The task: Within the data beneath, some lines may hold the word "SQUARE". Give the number of those lines and nothing else.

Provided records:
☆ ☆ ☆
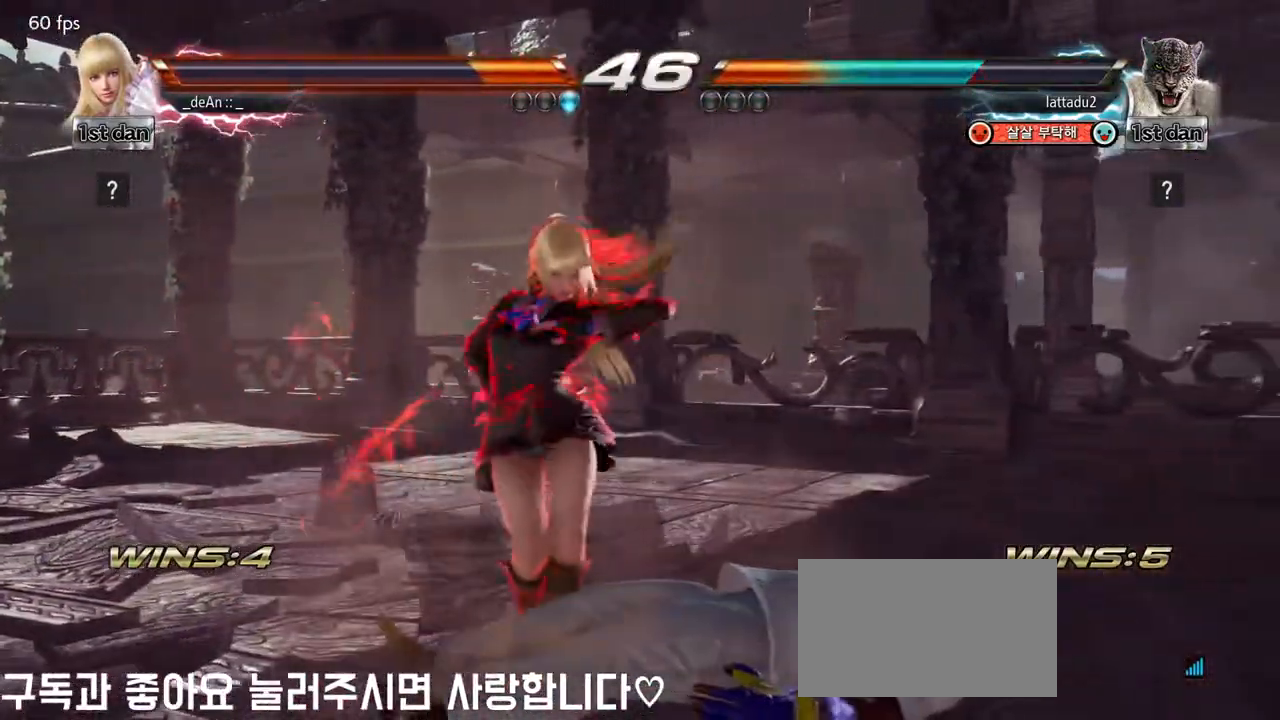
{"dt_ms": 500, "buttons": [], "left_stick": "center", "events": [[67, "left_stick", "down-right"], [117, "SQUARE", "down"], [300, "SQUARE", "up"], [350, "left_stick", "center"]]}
☆ ☆ ☆
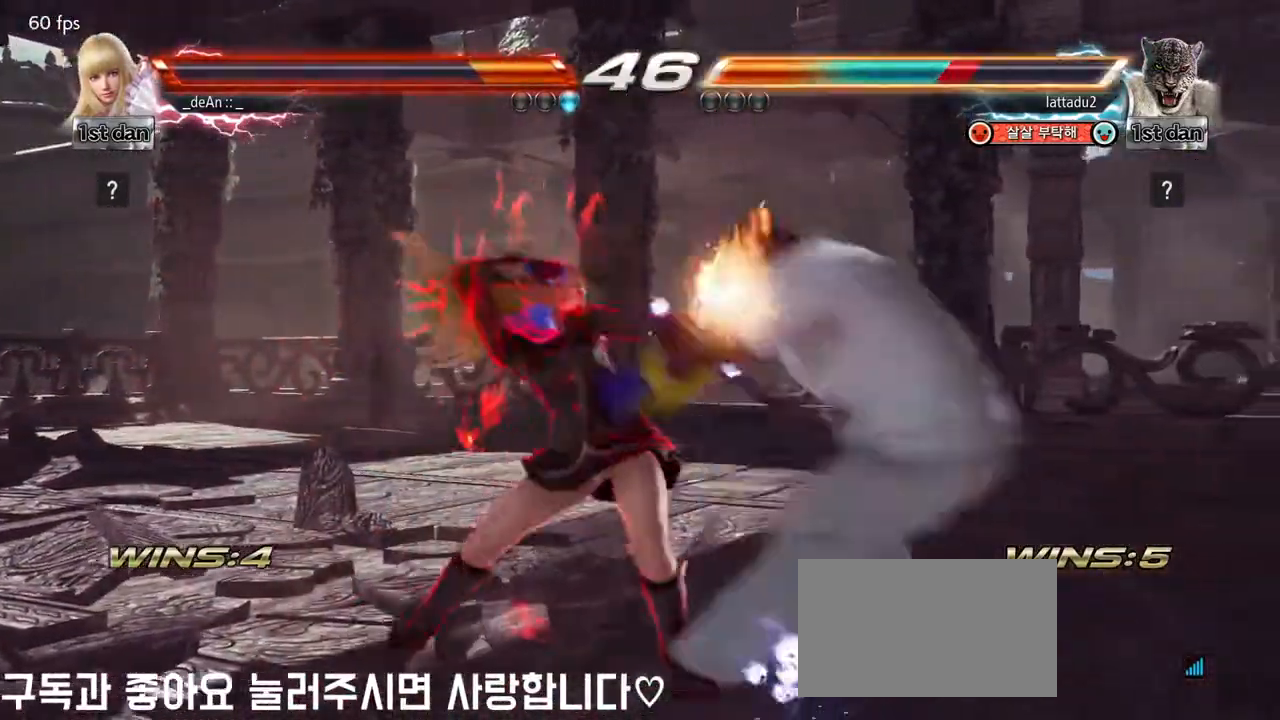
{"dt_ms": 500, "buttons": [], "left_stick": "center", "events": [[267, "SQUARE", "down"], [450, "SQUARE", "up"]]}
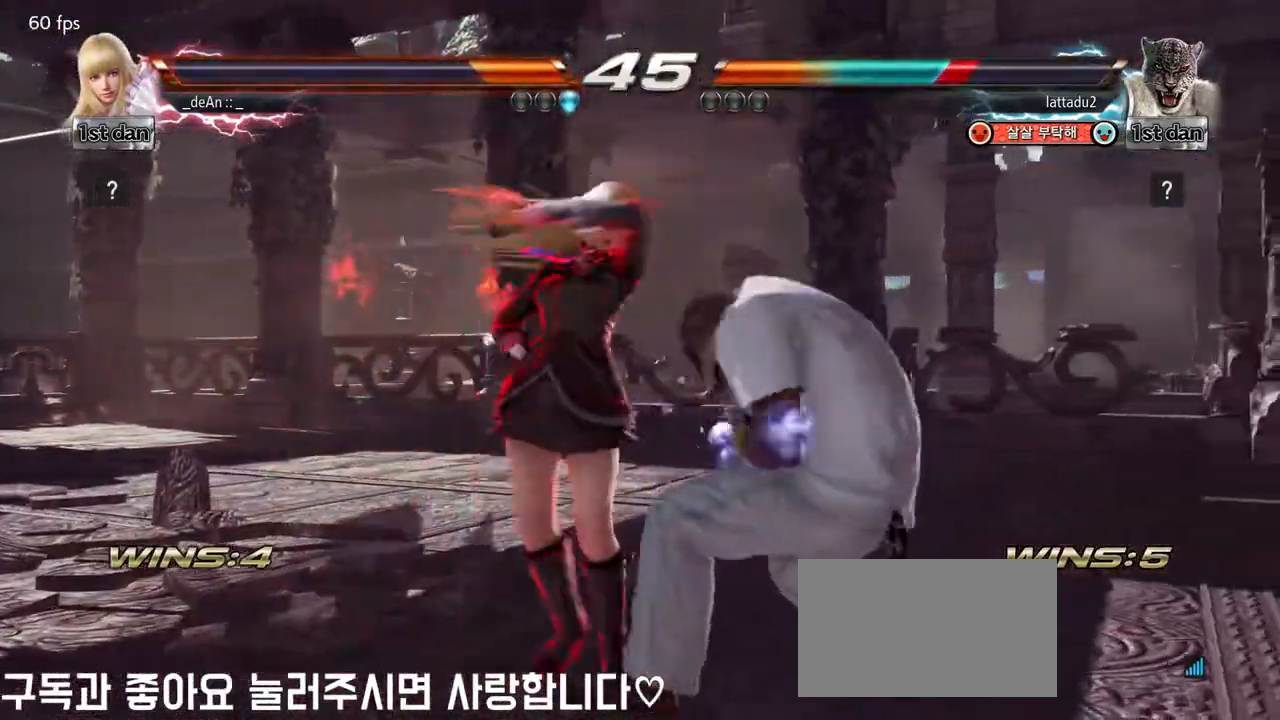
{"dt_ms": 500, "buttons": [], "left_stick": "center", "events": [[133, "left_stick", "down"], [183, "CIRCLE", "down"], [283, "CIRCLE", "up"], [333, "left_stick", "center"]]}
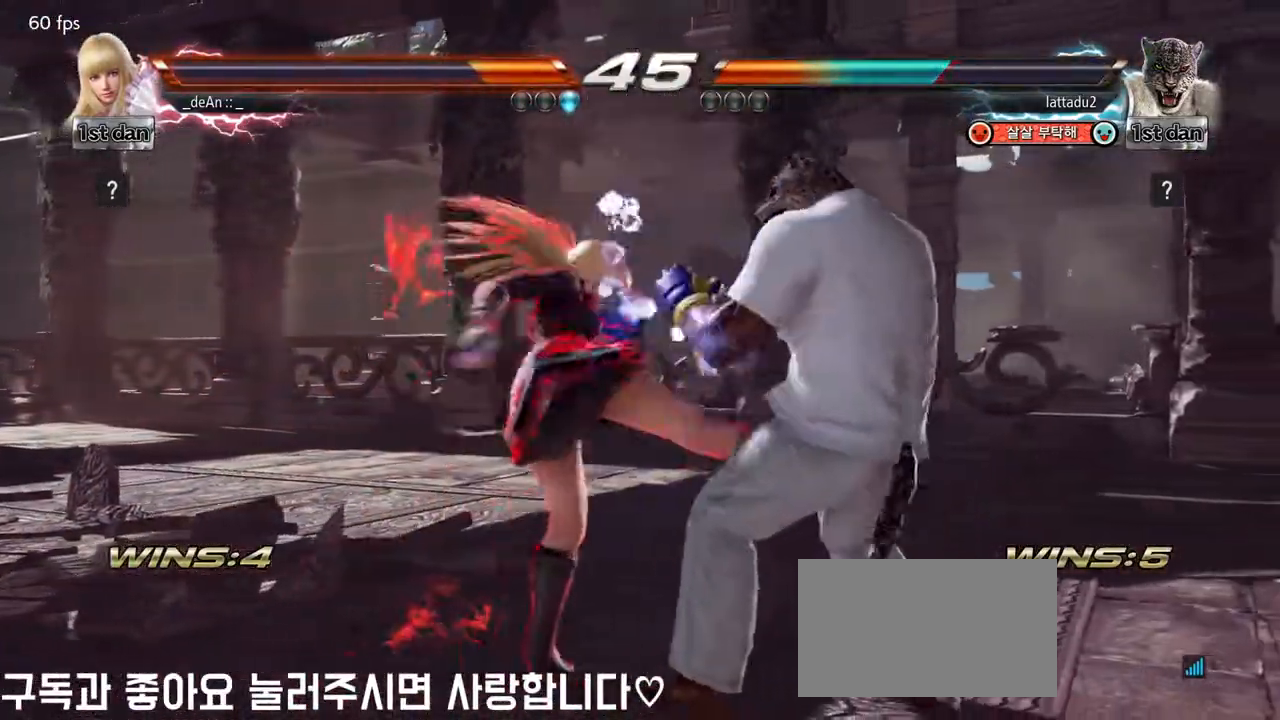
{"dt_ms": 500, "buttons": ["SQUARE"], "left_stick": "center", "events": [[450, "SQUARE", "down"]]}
☆ ☆ ☆
Exercise answer: 3